Mr. Merchant took occasion of the mention of aviation to review the U.S. position in this regard. He stated that U.S. Government was interested in the resumption of regular international air service to China when conditions made it possible for operations to be carried on safely. He pointed out that we had initially been opposed to establishment of a shuttle service between Shanghai and Hong Kong on the ground that, since this would provide the Communists with an outlet to existing international aviation routes, it might prejudice the reestablishment of regular international service in China; that subsequently, however, we had been willing to see U.S. airlines participate in a temporary shuttle for evacuation purposes if assurances of safe conduct could be obtained. He observed that it appeared that Jardine64 intended to operate a night shuttle without assurances of safe conduct; that this intention appeared to bear some relation to the difference in [Page 874] U.S. and U.K. views on the question of arranging for shipping to go into Shanghai; that we were interested in facilitating shipping solely for evacuation purposes, whereas the British were interested in using shipping to carry in supplies that might enable foreign business personnel to remain in Shanghai. He expressed the belief that we were not likely to be able to arrange an air shuttle service that would be acceptable to both the Nationalists and the Chinese Communists.

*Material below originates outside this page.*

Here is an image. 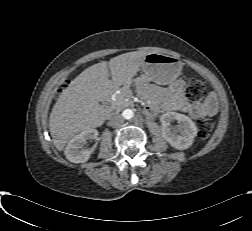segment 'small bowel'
<instances>
[{"label": "small bowel", "instance_id": "small-bowel-1", "mask_svg": "<svg viewBox=\"0 0 252 231\" xmlns=\"http://www.w3.org/2000/svg\"><path fill=\"white\" fill-rule=\"evenodd\" d=\"M177 109L189 113L195 118L204 117L207 114L206 107L202 104L191 105L187 101L178 98L176 103Z\"/></svg>", "mask_w": 252, "mask_h": 231}]
</instances>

In response to Mr. Merchant’s inquiry, Mr. Dening stated that he believed that Jardine intended to go ahead with the shuttle service without the Chinese Government’s assurances, although the Hong Kong Government might not permit night landings or take-offs at Hong Kong. He observed that the only significant consequence of a shuttle service would be to boost the morale of the foreign community in Shanghai. In response to Mr. Merchant’s inquiry, Mr. Dening assured him that the U.K. was still in agreement with the U.S. on the undesirability of participation by western airlines in the creation of an internal Chinese aviation service.

Mr. Dening went on to discuss the relative merits of evacuation of British economic interests in China versus an attempt to maintain a foot in the door. He stated that the British Government entertained no doubts at all that the Chinese Communists were 100 percent Marxists and that they fully intended to apply Communist doctrine in China. He observed, however, that they might have considerable difficulty in doing so as a result of China’s chronic economic handicaps and the basic individualism and commercial opportunism of the Chinese people. He continued that, if and when these difficulties begin to have effect, the Chinese might then realize their need for beneficial economic relations with the West and that British and other western interests should be on hand in China at that time to take advantage of such favorable factors as may emerge. Mr. Dening emphasized that the British believed that, so long as there exists a faint hope for such developments, British interests should remain; that if they should now withdraw there would be no possibility of their reestablishment within our life-time. He added that there had recently been some signs that the difficult labor situation in Shanghai was beginning to ease.

Mr. Butterworth commented that the term “evacuation” had been used rather loosely, and took occasion to review the Deparment’s attitude towards the position of American business men in Shanghai. He then asked Mr. Dening if the U.K. had given any thought to convoying British shipping into Shanghai. Mr. Dening responded that consideration had been given to the question but that no decision had been made; that the British hoped rather that the Chinese Government blockade would let up. He added that the French are also planning to [Page 875] send a ship into Shanghai to permit evacuation, but that they share the British view regarding the desirability of keeping a foot in the door.

Mr. Merchant returned to the question of export controls and stated that no U.S. action had been taken to apply new controls to China, that such action could only be taken after elaborate inter-Departmental consideration, but that we hoped to have a decision to communicate to the British before Mr. Bevin leaves.